Но просьба осталась без удовлетворения. Вместо отпуска фельдмаршалу пришлось выступить в поход. Под давлением союзников, настаивавших на удалении русских войск из Мекленбурга, Петр указом от 22 января 1717 года приказал ему идти в «польские границы». Вынужденно согласившись с мнением консилии, он считал Шереметева едва ли не противником десанта: «Понеже, — писал он с явной досадой, — от вас и некоторых генералов удержан и отставлен, от чего какие худые следования ныне происходят: английский — тот не думает, а датчане ничего без него не смеют, и тако со стыдом домой пойдем». А между тем, «…ежели б десант был, уже бы мир был, а ныне все вашими советами опровержено, и война в даль пошла»{358}. И это при том, что Шереметев, а вероятно, и весь генералитет высказались о целесообразности десанта, то есть все дело было не в них, а в английской политике. Охлаждение между Петром и союзниками было настолько велико, что само по себе, помимо других осложнявших вопрос обстоятельств, сделало десант неосуществимым.

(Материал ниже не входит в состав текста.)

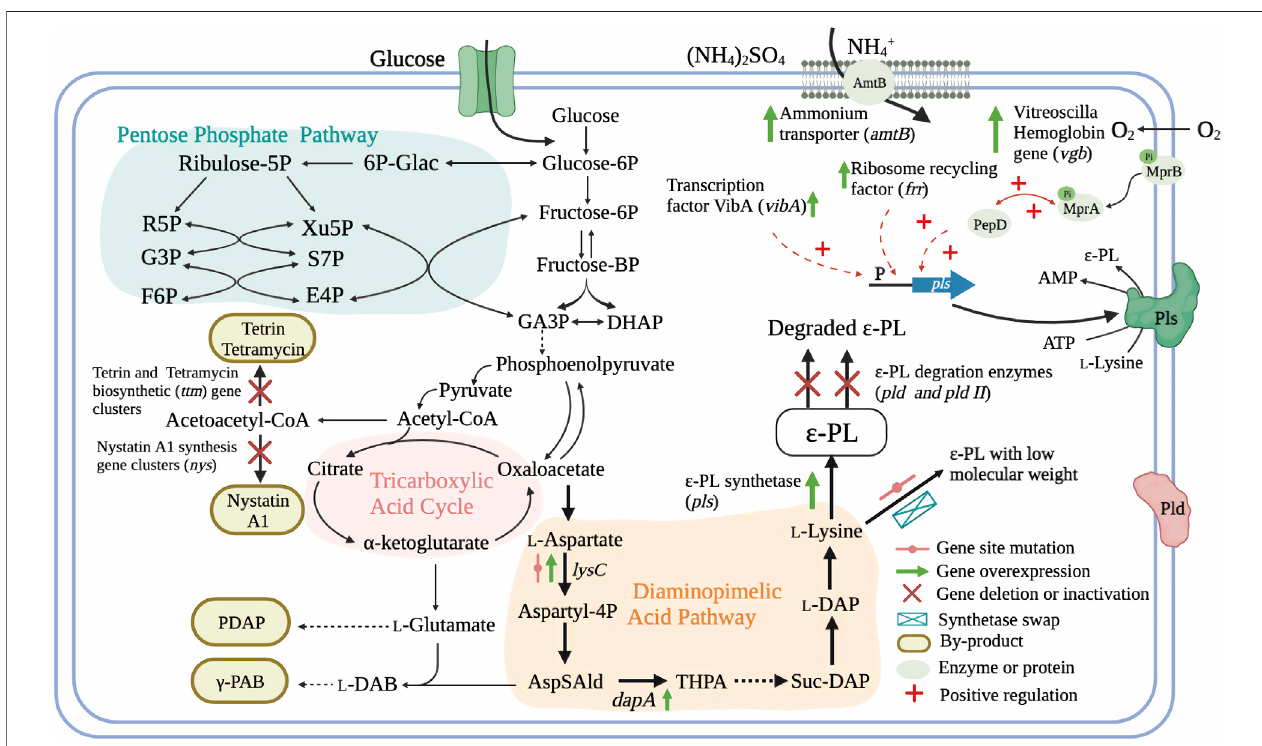
FIGURE 3 | Genetic engineering strategies for the regulation of ε -PL production and molecular weight and in ε -PL-producing Streptomyces and endophytic fungi (Hamanoet al.,2007; Takehara et al.,2008; Yamanaka et al., 2010;Xia et al.,2013; Hamanoet al., 2014;Xuet al., 2015a;XuT. et al.,2018; Liu et al.,2019a;Pan et al., 2019a; Xu et al., 2019; Purev et al., 2020; Wang A. et al., 2020; Yamanaka et al., 2020; Li et al., 2021). AmtB, ammonium transporter; MprA/B and PepD, a signal transduction system; GA3P, glyceratldehyde-3-phosphate; DHAP, dihydroxy acetone phosphate; L-DAB, L-diaminobutanoic acid; γ -PAB, γ -poly-L- diaminobutanoic acid; PDAP, poly-L-diaminopropionic acid; AspSAld, L-Asparte-Semialdehyde; THPA, Hydroxy-tetrahydrodipicolinate; Suc-DAP, Succinyl- diaminoheptanedioate; L-DAP, L-diaminoheptanedioate; ε -PL, ε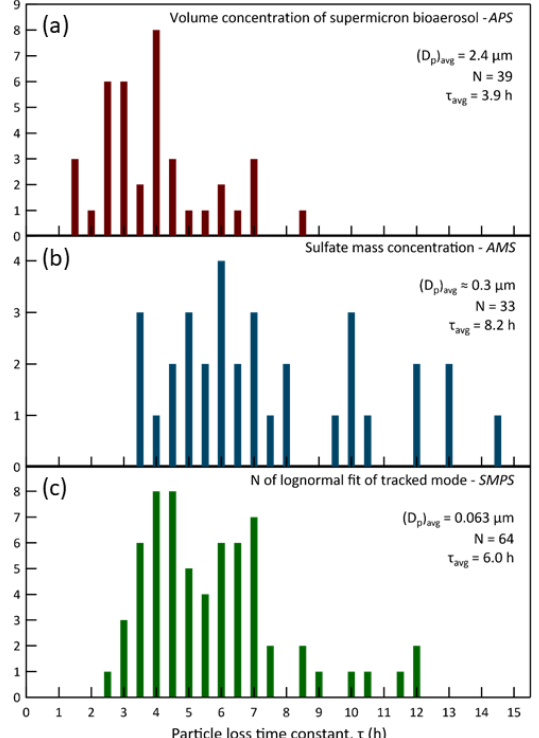
Figure 14. Exponential time constants for particle loss in the cham- bers during the 2016 study. Graph (a) presents the distribution of lifetimes of injected bioaerosol particles, which had an average di- ameter of 2.4µm. The loss rates were determined from exponen- tial decay fits to the supermicron volume concentration that was calculated from measurements by an APS. Graph (b) presents the distribution of lifetimes of 0.3µm diameter ammonium sulfate par- ticles intermittently injected to maintain a stable surface area con- centration in the chambers. The loss rates were determined from exponential decay fits to the sulfate mass concentration measured with an HR-ToF-AMS. Graph (c) presents the distribution of life- times of “tracked mode” particles having a study-average diameter of 0.063µm. The loss rates were determined from exponential de- cay fits to the number concentration parameter of lognormal fits to the narrow mode distributions measured with an SMPS. The y -axis values are the number of times the calculated loss rates fell within each 0.5h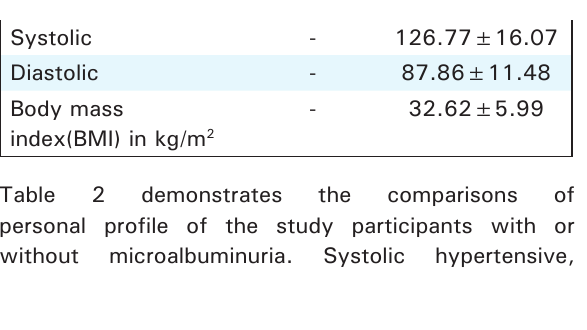
Table 2. Comparison of the study participants with and without microalbuminuria among different study variables.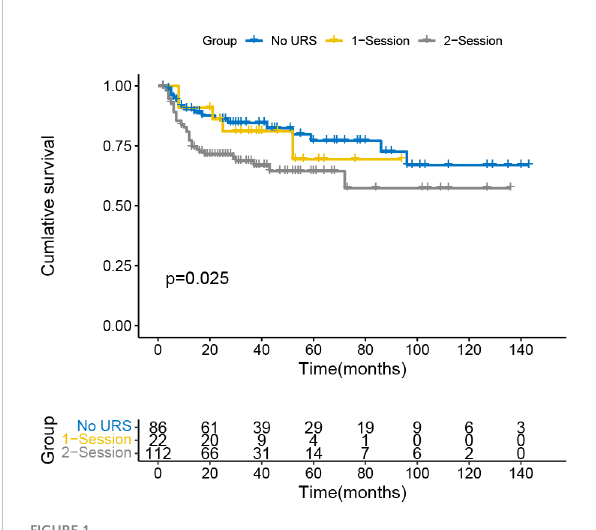
FIGURE 3 Survival analysis of overall survival in all patients.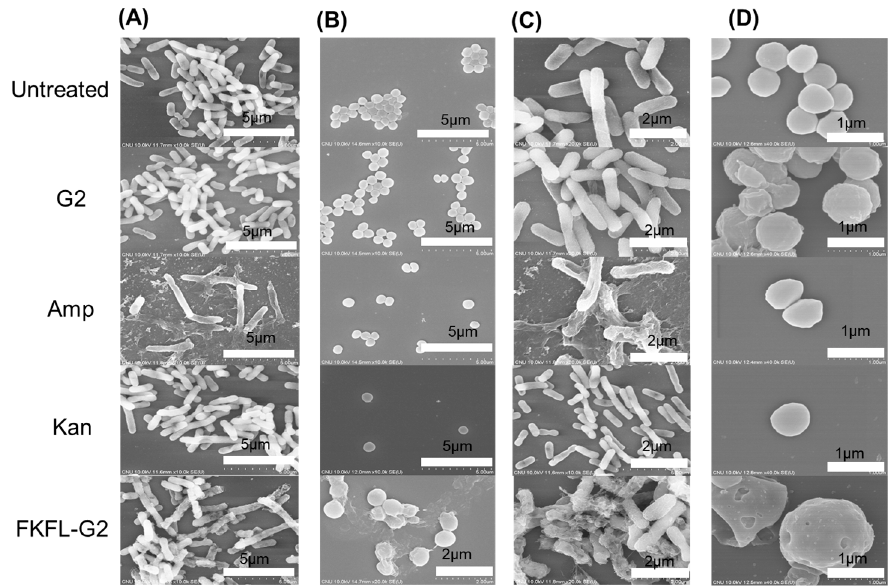
Figure 7. Bacterial morphology images of the untreated, G2-treated, Amp-treated, Kan-treated, and FKFL-G2-treated samples using field emission scanning electron microscopy at different magnifica- tions. ( A , C ) E. coli and ( B , D ) S. aureus bacteria strains.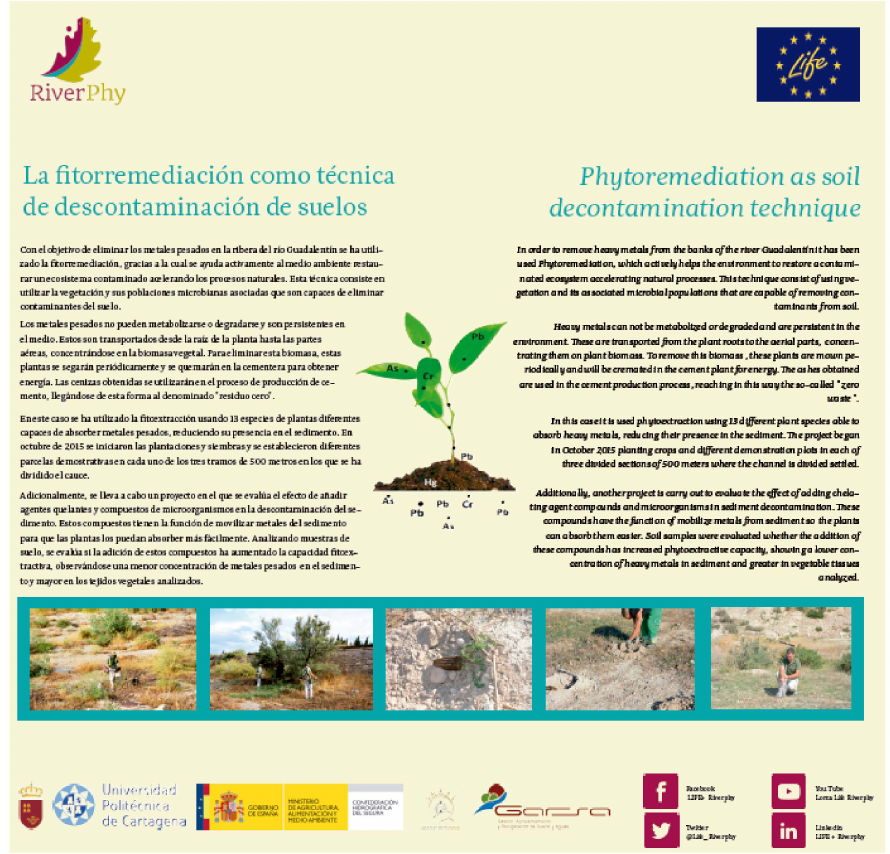
Figure A13. Example of a panel in Case Study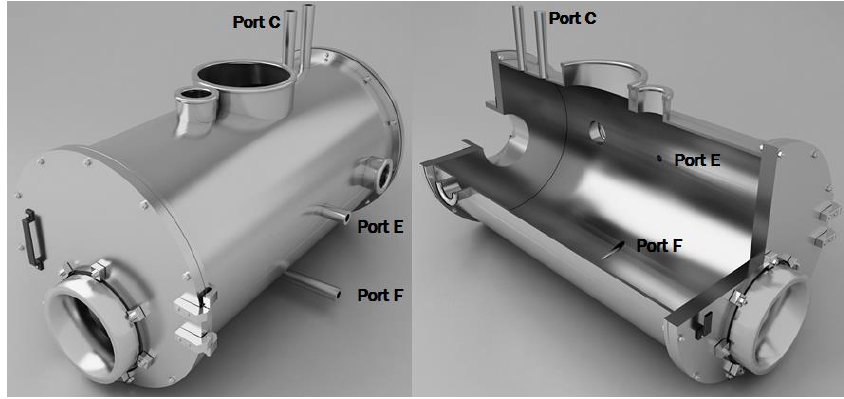
Figure 5. STARDUST-Upgrade facility rendering, showing ports C, E and F used in the present campaign.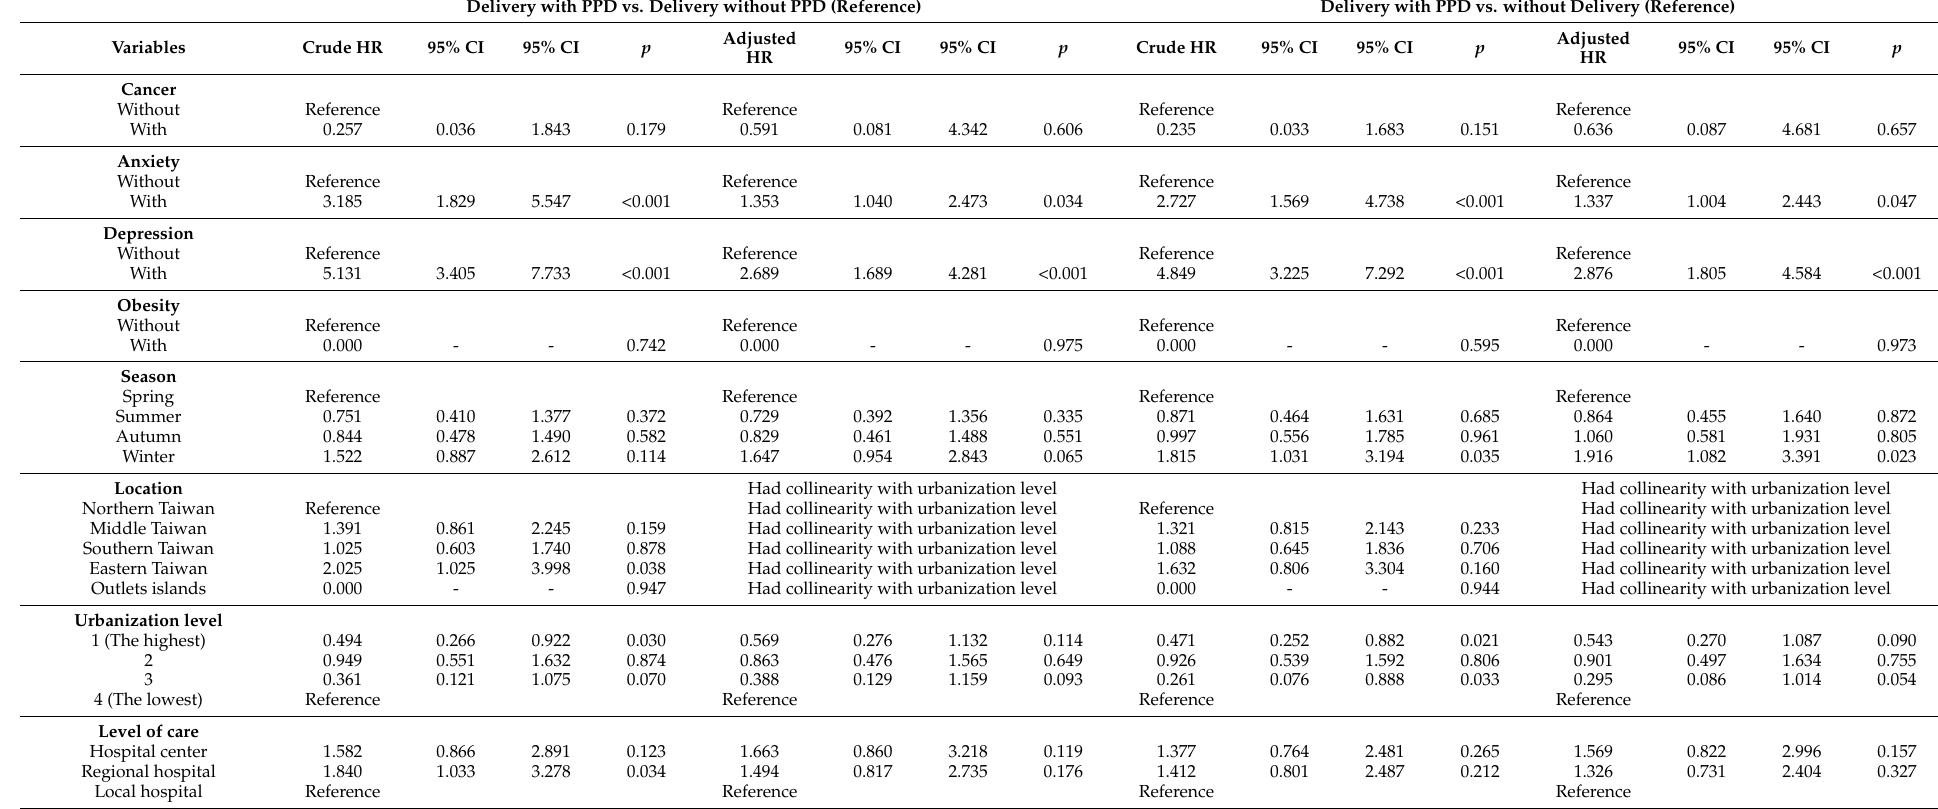
Table 2. Cont . Delivery with PPD vs. Delivery without PPD (Reference) Delivery with PPD vs. without Delivery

Поход в Померанию близился к концу. Шереметев, выйдя в «польские границы», простоял здесь несколько месяцев в ожидании дальнейших распоряжений, и ему пришлось снова выдерживать ожесточенные протесты поляков. «Поляки, — писал ему князь Г. Ф. Долгоруков, — превеликую злобу и нарекание на войски наши имеют. А ныне и наипаче новой ваш збор в провиянте… оных побуждает и в великую приходят десперацию, что, приходя ко мне, непрестанно жалобы приносят… отчего я, как могу, выговариваю, и уже не знаю, как выговариваться»{359}. Наконец, после нескольких указов, выражавших колебания Петра, фельдмаршал получил указ от 29 октября 1717 года, предписывавший ему возвращение в Россию.